4. Prepare a new list of company codes to use in CRSP
After completing Activity 2, you now have an Excel file with Compustat data. If we want to repeat a query with many companies, it would be time-consuming to look them up individually each time. We might also make mistakes by performing such a repetitive task. A better approach is to use the Excel file we already have to prepare a list of the relevant company codes, then use this list in future queries.
WRDS will accept a list of company codes in the form of a plain text file, with one company per line, without duplicate entries. The type of company code accepted (CUSIP, GVKEY or other) depends on which database we are using. (We will go into details about which databases accept which code types later.)
How to prepare a list of unique codes
There are several ways to do this, we shall show you one. This way should work well if you have a large document.
Steps to prepare a list of unique codes:
- Open the source file in Excel, in this case,
compustat.xlsx
. - Open a new blank workbook as well.
- Choose the column of codes you wish to use. For us, this is the CUSIP codes in column H.
- We want to select all the codes but not the header row. Click in the first first cell with data (H2) then hold Shift + Control + Down arrow. (On a Mac, replace the Control key with the Command key.) You will see a green selection box around the data, all the cells have a grey highlight except the first one.

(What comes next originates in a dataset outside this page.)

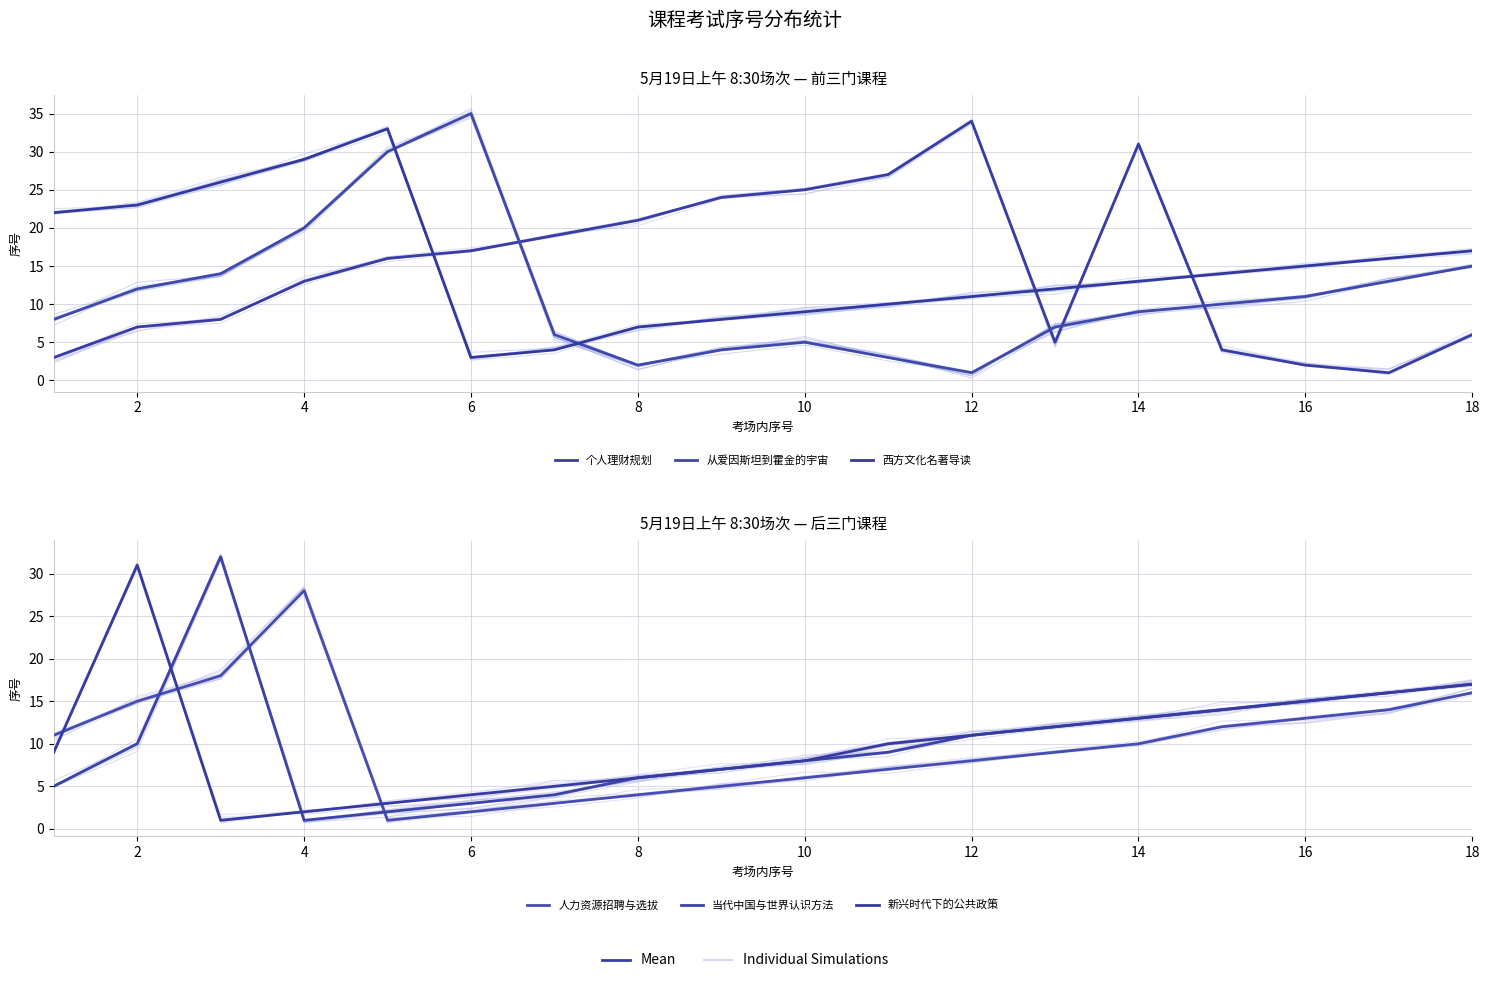

Which series has the largest total across all categories?

西方文化名著导读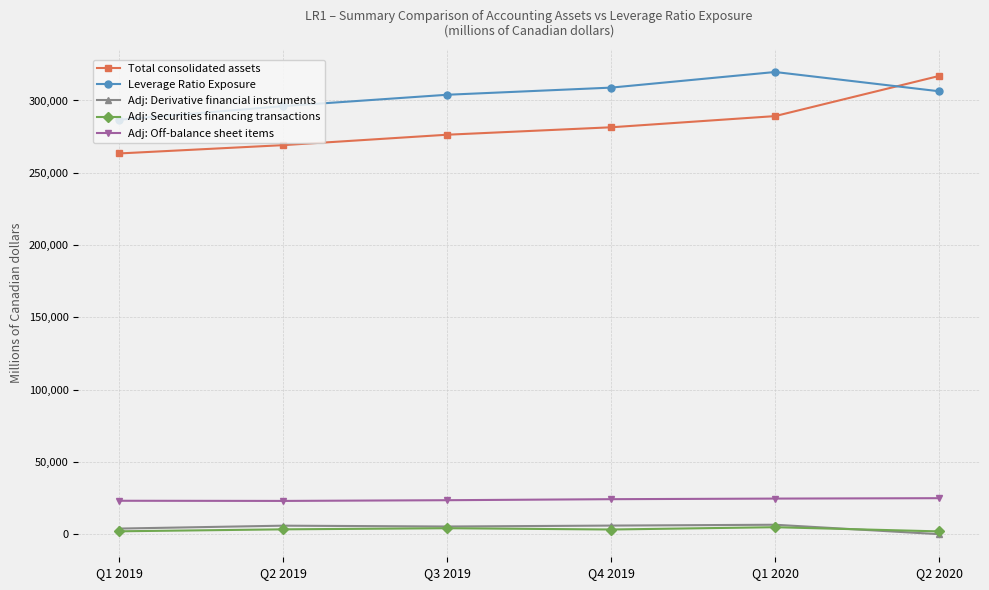

Which series has the widest spread of values?

Total consolidated assets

- Copy the selection and paste it into the new blank workbook.
- Next we will remove all duplicate codes. In the new workbook, click on the ‘Data’ tab, go to the ‘Data Tools’ group and click on ‘Remove Duplicates’.
- The ‘Remove Duplicates’ window appears. Make sure that the ‘My data has headers’ box remains unticked and click the ‘OK’ button. You will be informed how many values were removed (15) and how many unique values remain (3). Press ‘OK’.

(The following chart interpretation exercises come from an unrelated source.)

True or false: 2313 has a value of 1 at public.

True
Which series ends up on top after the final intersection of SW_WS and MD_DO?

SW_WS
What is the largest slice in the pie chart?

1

- Save the workbook to the same folder as before but make sure to choose ‘Save as type’ as ‘Text (Tab delimited) (*.txt)’ and filename
cusips.txt
. Since there is only one column, we will not see any tabs or commas delimiting the columns. When you are asked to confirm saving in this format, choose ‘Yes’.
Activity 3
- Open the
compustat.xlsx
file you created in Activity 2 in Excel. Use it to prepare a unique list of CUSIP codes as described above. - It is good practice to also sort the list at this point. There is a ‘Sort’ button in the ‘Data’ of Excel.
- Save the file as
cusips.txt
(as a plain text file).
You now have a list of companies codes. We will use this new file in Part 3.